There’s a lot of jargon in social media which can make it appear confusing. And if something is confusing then you’re likely to turn away.  As a small business owner, you have enough to do without learning the ins and outs of social media.  However, it’s important to know what this means because it’s vital to your audience building.

So let’s look at what inbound marketing means in simple terms.

Simply put, inbound marketing is about attracting customers to your business using a variety of online techniques.

Inbound marketing tools include blogs, social media, webinars, Messaging apps, infographics and e-books.  The point of this digital content is to inform, educate and inspire your customers and prospects.

Let me give you an analogy.

Imagine you own and run a coffee shop serving the best coffee and cakes in town. 

With old style ‘outbound’ marketing, you would be stepping outside of the cafe to find your customers.  Perhaps you’d be walking into the town square to hand out flyers or maybe put an advert on local radio.

The things is, you have no idea if the people taking your flyer are at all interested in your coffee shop.  Indeed, they may only be passing through the town.  You also have no real idea who is listening to your radio advert.

Outbound is expensive and hard to measure results accurately.

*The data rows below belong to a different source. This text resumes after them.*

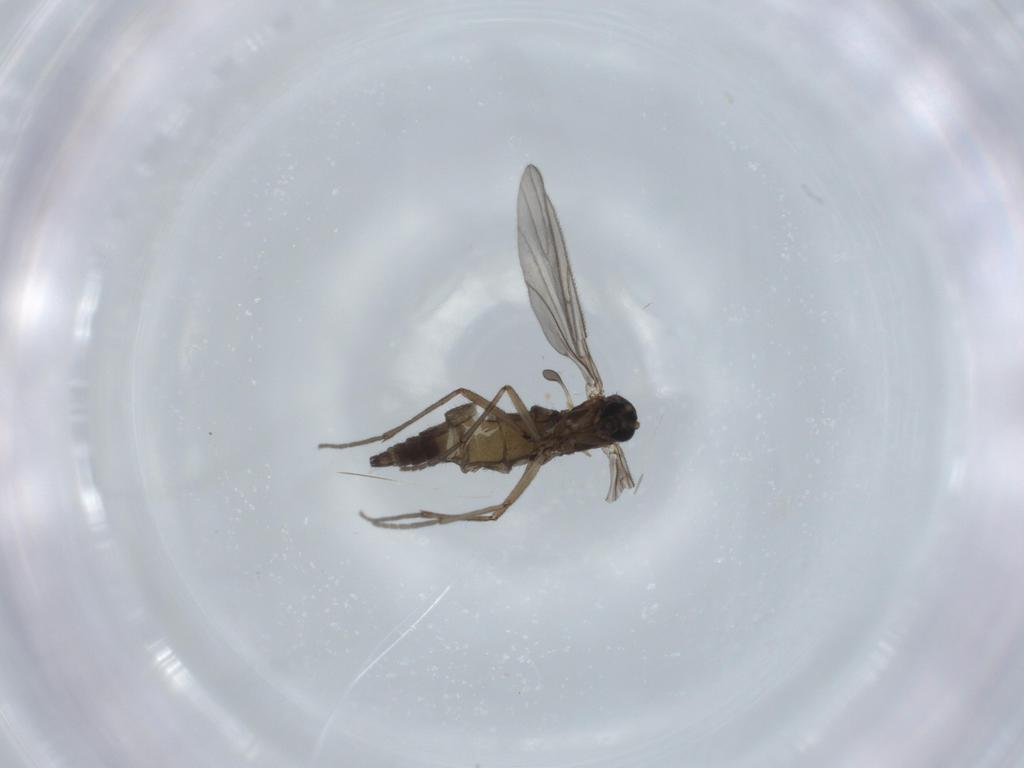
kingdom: Animalia
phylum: Arthropoda
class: Insecta
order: Diptera
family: Sciaridae
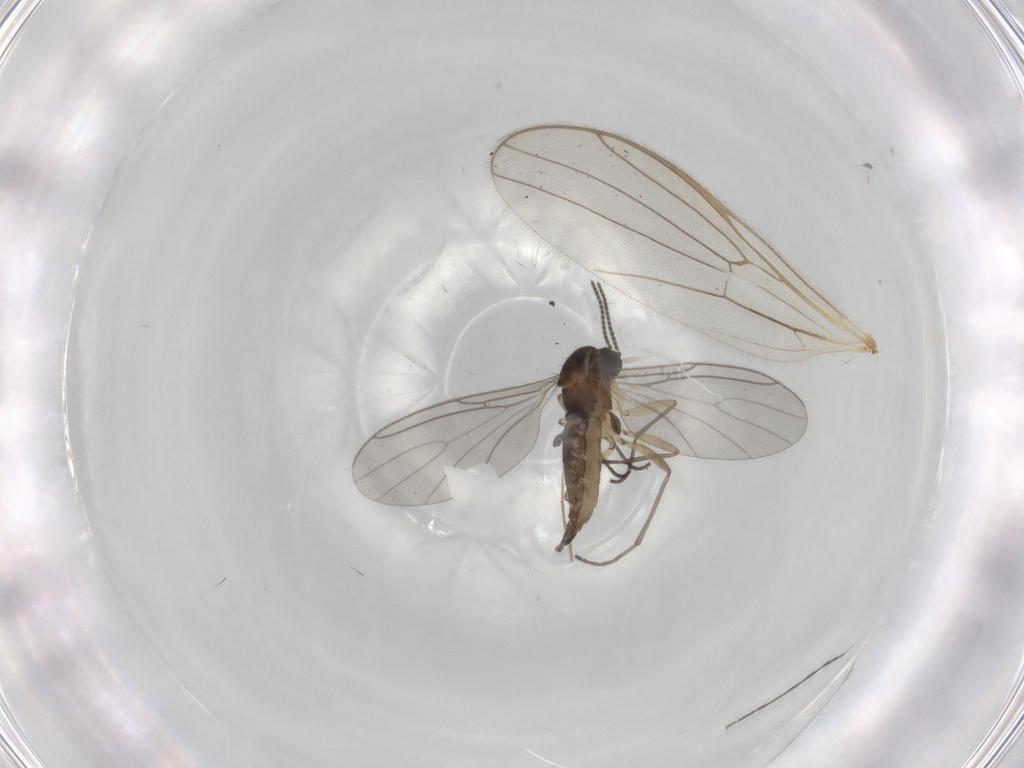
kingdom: Animalia
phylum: Arthropoda
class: Insecta
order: Diptera
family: Sciaridae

Now, with inbound marketing, you’re standing at the door of your café and you’re welcoming people in.  These potential customers have found out about the café by reading your blog on the 10 different types of coffee or hey watched your video behind the scenes on how you make the delicious cakes you sell.  

They might also have read your article about how you’ve created a reading community hub around the café or watched your video of you visiting a coffee producer in Vietnam who the café now sponsors (with the help of the customers).  Whatever they’ve consumed has attracted them to you.  They have specifically come into your café because of your content.  And they looked at your content because they like coffee and visiting coffee shops.

Once they’re ‘in’, you then nurture or engage them.  You show them more about what you offer with further content, emails, perhaps events. 

By nurturing your prospect, you keep them warm and provide them with the information they need to make an informed decision about your products or services.  It used to be said that a prospect had to touch your business 6x before making a decision.  Last week I heard this had increased to 21 times!

By the time consumers have contacted a business, they are actually 70% of the way through their buying journey!  The decision they come to may be that they go elsewhere, but that’s ok.  What’s happened is that they have self-qualified, which means for you less time on the phone or email talking with prospects who aren’t your ideal client.

Unlike outbound, with inbound you can measure how many people are reading your blog posts or watching your videos.  It’s also much cheaper to produce this type of content, particularly with sharing on social media and word of mouth.

According to the Content Marketing Institute, content marketing gets three times more leads than paid search advertising (Source: https://www.hubspot.com/marketing-statistics)

Inbound marketing gives results and as much as 53% of businesses using inbound marketing see a higher return on investment

Using inbound can help you shorten the time between getting a new lead and them making a decision. Giving them the content they want, answering their questions before they’ve even thought of them, providing expert, targeted content, will build the trust factor in your prospect.